(Available data)

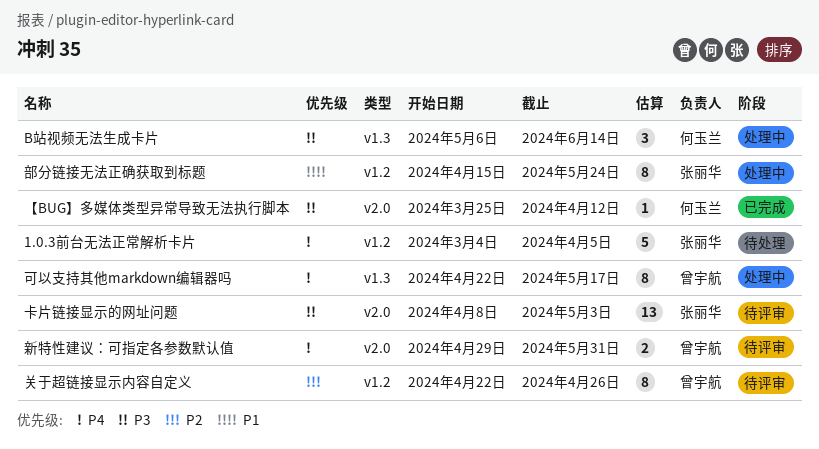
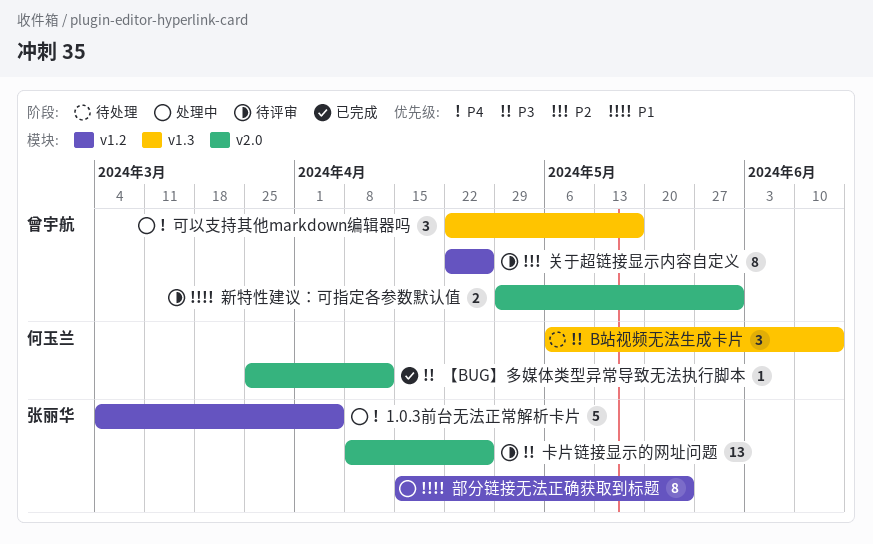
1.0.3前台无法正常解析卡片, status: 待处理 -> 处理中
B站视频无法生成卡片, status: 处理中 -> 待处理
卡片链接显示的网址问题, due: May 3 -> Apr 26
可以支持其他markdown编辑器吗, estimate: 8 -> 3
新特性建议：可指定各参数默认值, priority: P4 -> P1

(End Available data)

▶ Problem description
Going through the entries, return every line holding the word "status".

▶ Result
1.0.3前台无法正常解析卡片, status: 待处理 -> 处理中
B站视频无法生成卡片, status: 处理中 -> 待处理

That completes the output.